We look at the lives of people in the Bible, like David and Moses and wonder how they could make such poor decisions and yet the Lord redeems them. David chose adultery with a woman who was not innocent of sin, and then the two of them conspired to murder her husband. Their consequences were to suffer the loss of a child as a result. But the Lord didn't leave them in the devastation of their consequences. We read that David fasted for three days when his child was dying but when he died then David washed and ate. We wonder why he would fast during the child's sickness but then seem to be okay when the child died. David understood that he couldn't change God's mind about consequences but he could intreat God in the hope that he would extend more mercy. When he knew the child died, he understood that not all consequences can be undone, a price has to be paid. But God did redeem David and loved David, and he did turn around and bless them with a second child, who would become a wise king, that child was Solomon.

Moses murdered an Egyptian and later God would use him to lead His people out of Egypt. (Exodus 2:12-14) He then spent 40 years leading those rebellious people through the wilderness but under the pressure of leading them he became frustrated with their rebellion, he prayed for water for the people as he had done previously and though he heard the Lord instruct him to speak to the rock and it would bring forth water, in his frustration he struck the rock instead, and in one fail swoop missed his opportunity to cross into the land that was promised them that 40 years. (Exodus 20:12) Imagine with me the remorse he must have felt from one wrong choice. The Lord later appeared in the promised land, with Moses and another prophet (during what is called the transfiguration) before His disciples Peter, James and John. So Moses was able to see the promised land before he died but was in it with the Lord during the transfiguation. (Mark 9:2-8)

I pray today that I would always to call upon the Lord first, to wait for His answers and trust Him with every decision, remembering that this too will affect others and will create ripples of consequence. I pray that the results of my choices would create consequences that bless and not bring pain.

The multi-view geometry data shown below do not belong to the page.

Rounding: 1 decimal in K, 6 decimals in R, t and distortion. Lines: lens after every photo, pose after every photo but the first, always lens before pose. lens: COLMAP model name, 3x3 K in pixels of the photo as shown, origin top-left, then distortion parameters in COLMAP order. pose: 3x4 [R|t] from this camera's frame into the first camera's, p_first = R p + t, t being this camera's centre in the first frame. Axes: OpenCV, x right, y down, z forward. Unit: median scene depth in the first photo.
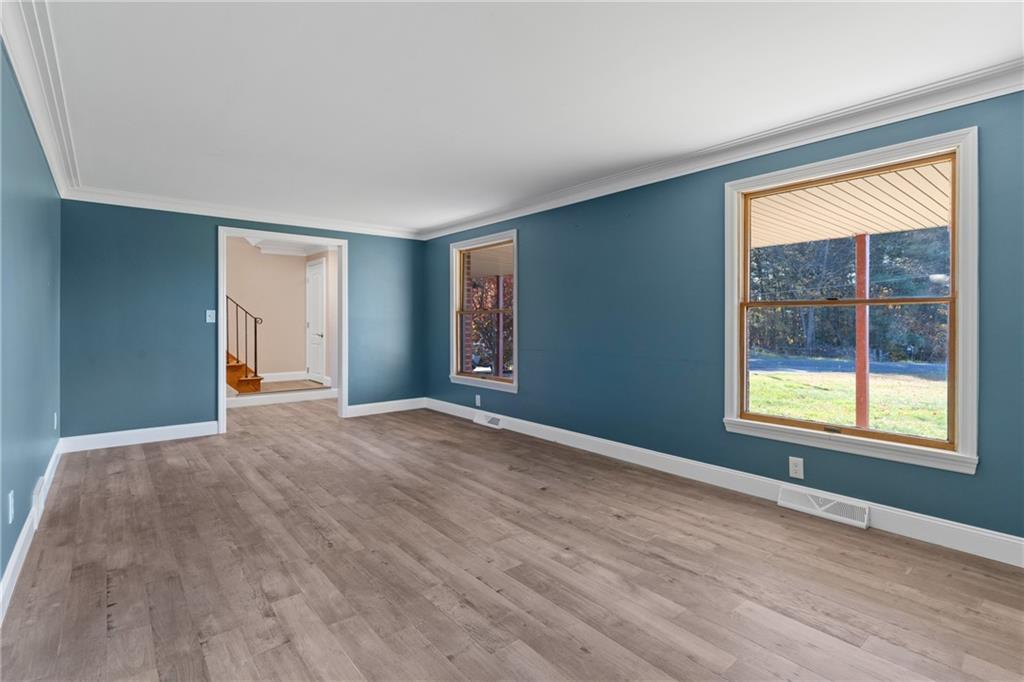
lens RADIAL K [[489.5, 0, 510.4], [0, 489.5, 332.8], [0, 0, 1]] dist [-0.000101, 0.001571]
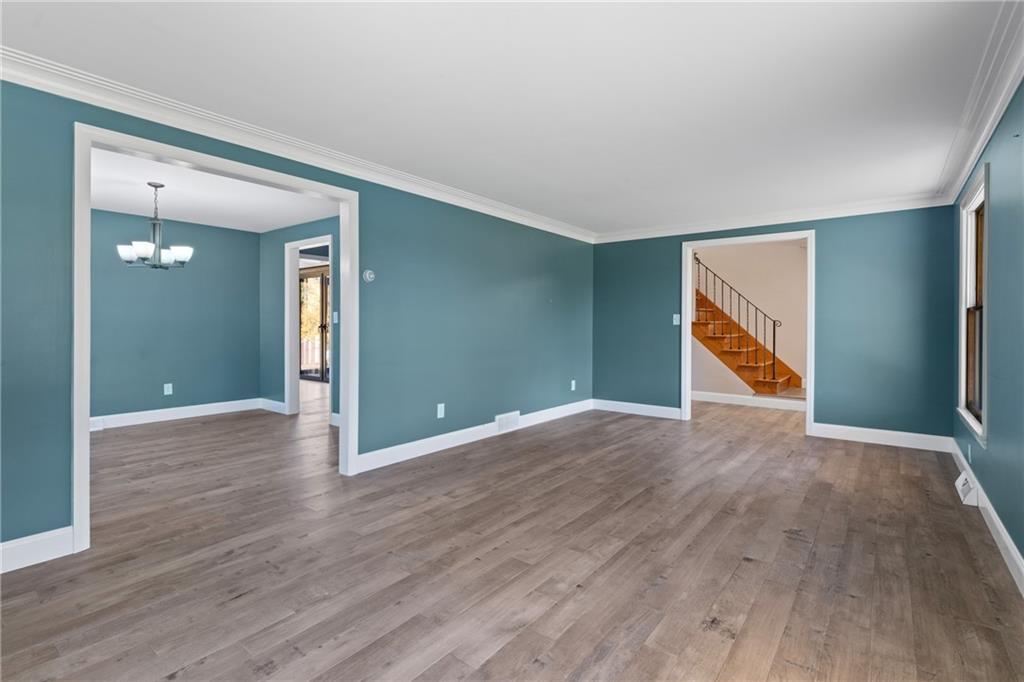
lens RADIAL K [[489.5, 0, 508.0], [0, 489.5, 335.8], [0, 0, 1]] dist [-0.000101, 0.001571]
pose [[0.227648, 0.026728, -0.973377, 0.814272], [-0.026705, 0.999419, 0.021197, -0.015097], [0.973377, 0.021168, 0.228229, 0.593184]]
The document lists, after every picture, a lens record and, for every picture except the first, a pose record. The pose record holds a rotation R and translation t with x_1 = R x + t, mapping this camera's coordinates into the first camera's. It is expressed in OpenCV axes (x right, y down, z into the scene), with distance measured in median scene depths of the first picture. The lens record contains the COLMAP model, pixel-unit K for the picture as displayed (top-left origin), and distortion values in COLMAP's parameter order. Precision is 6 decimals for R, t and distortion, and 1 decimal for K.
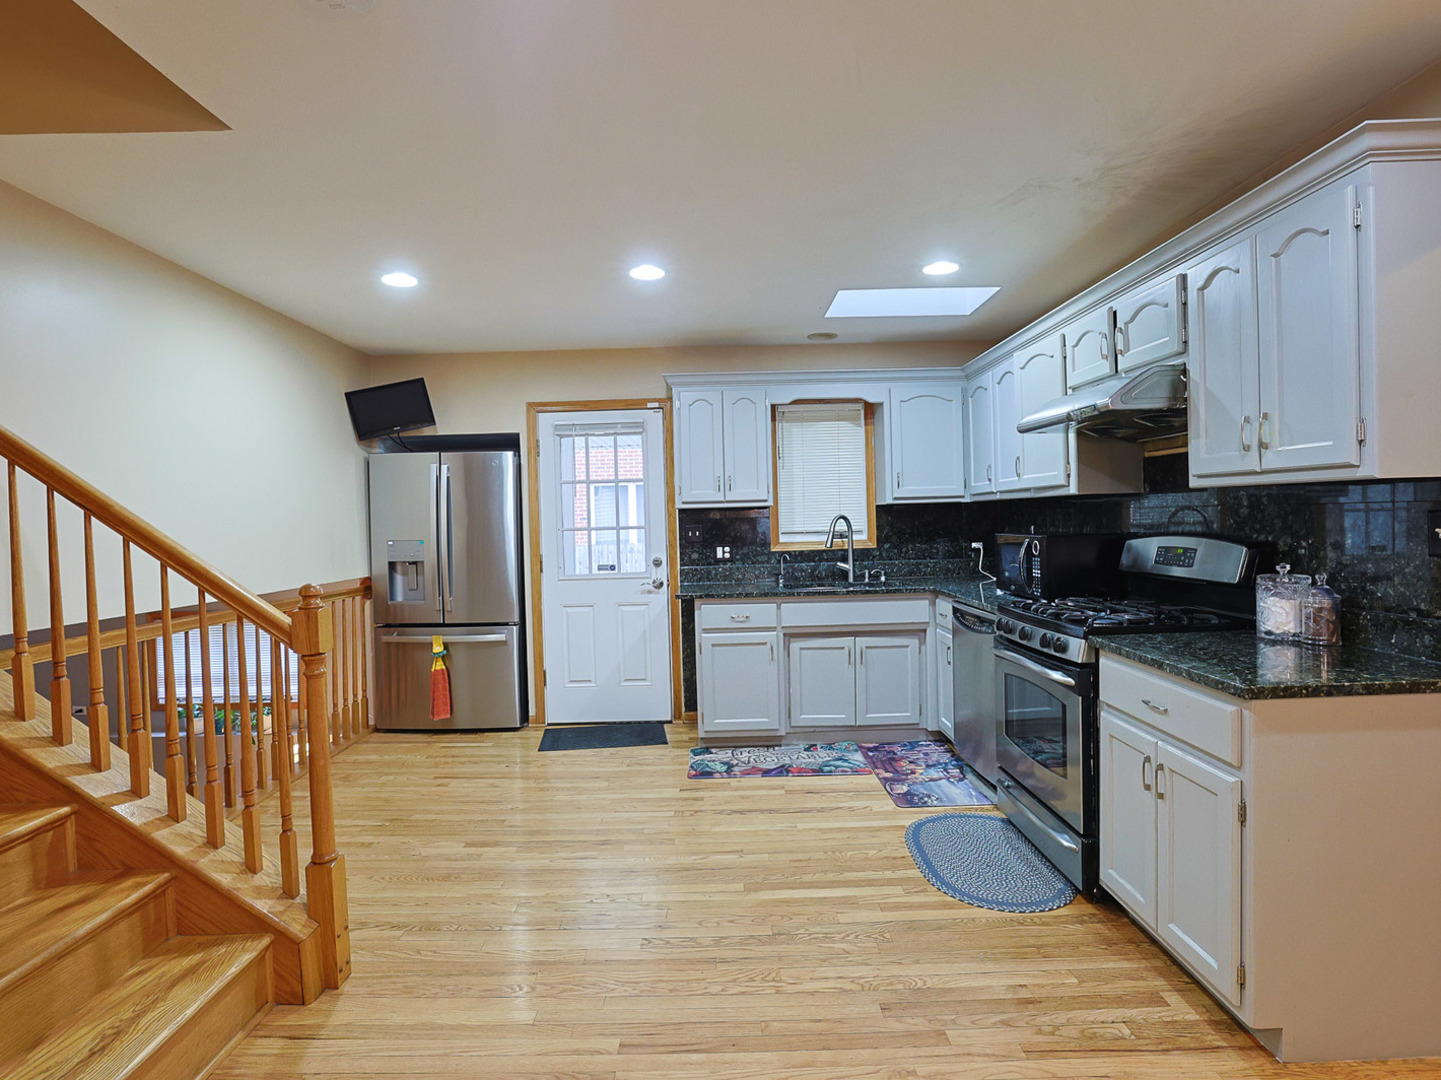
lens RADIAL K [[746.8, 0, 716.1], [0, 746.8, 532.9], [0, 0, 1]] dist [-0.058142, 0.026963]
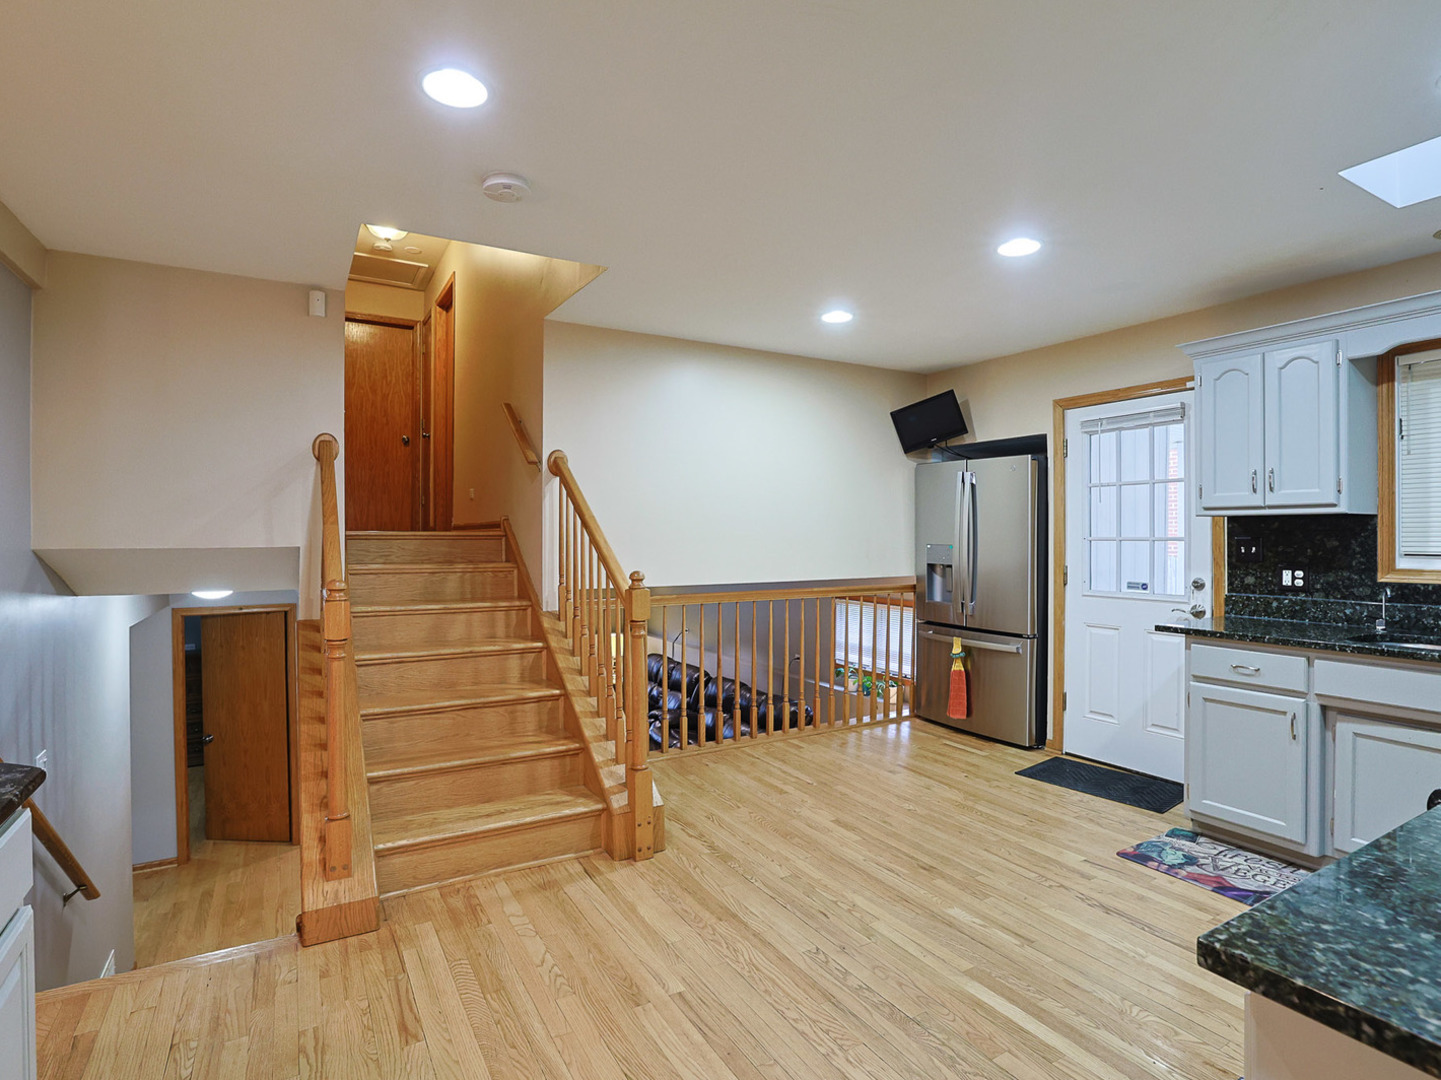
lens RADIAL K [[746.8, 0, 716.1], [0, 746.8, 532.9], [0, 0, 1]] dist [-0.058142, 0.026963]
pose [[0.498060, 0.024572, -0.866794, 0.354860], [-0.025689, 0.999578, 0.013576, -0.012697], [0.866762, 0.015505, 0.498481, 0.191498]]
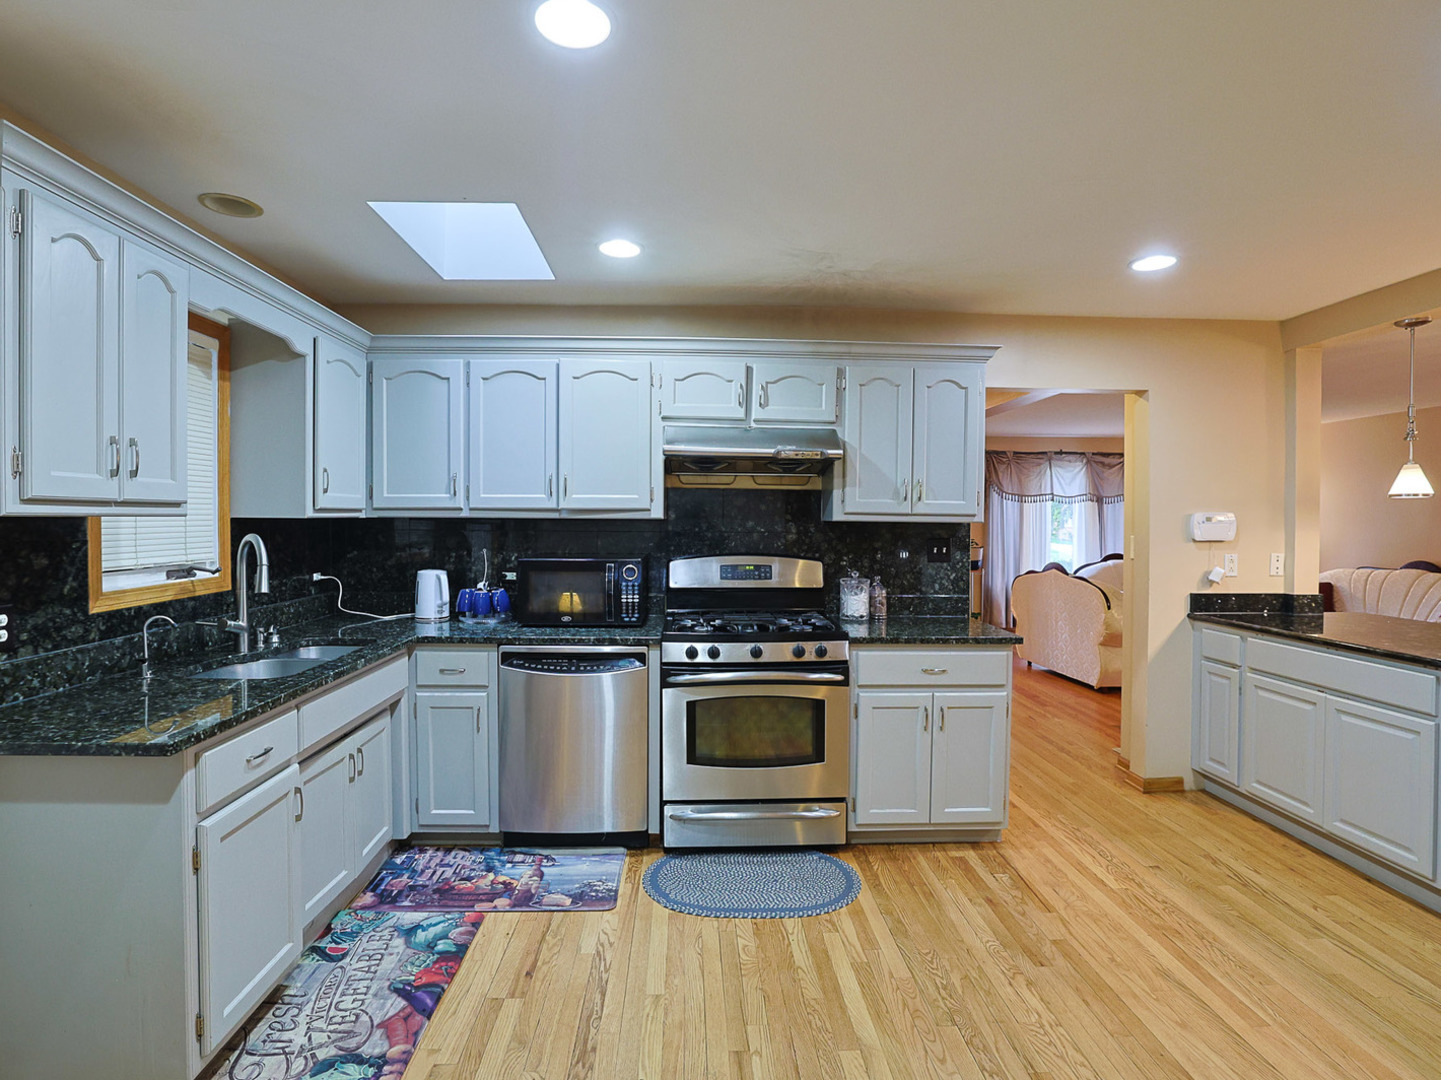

It is so important to allow God to reveal His will for us as He has already seen the beginning from the end.

It was just a joke...

Well, I was the recipent of a really bad "joke" today and while some may have just been trying to get a reaction it left me feeling incredibly vunerable. I am all for a good joke or teasing, usually, as I grew up in a home that was submerged in that kind of thing but today showed me that what I may think is funny, may in fact cause a great deal of pain in someone else. I pray I remember today when the urge comes over me to play a joke on someone or even just try to fake something. My heart couldn't distinguish the difference and the intender probably didn't antipate the large scale reaction they received as a result. Lord help my words heal and not hurt, may they uplift and not tear down, may they be said in kindness and humility, thinking of others instead of myself. Forgive me for times I may have hurt someone when I was "just joking".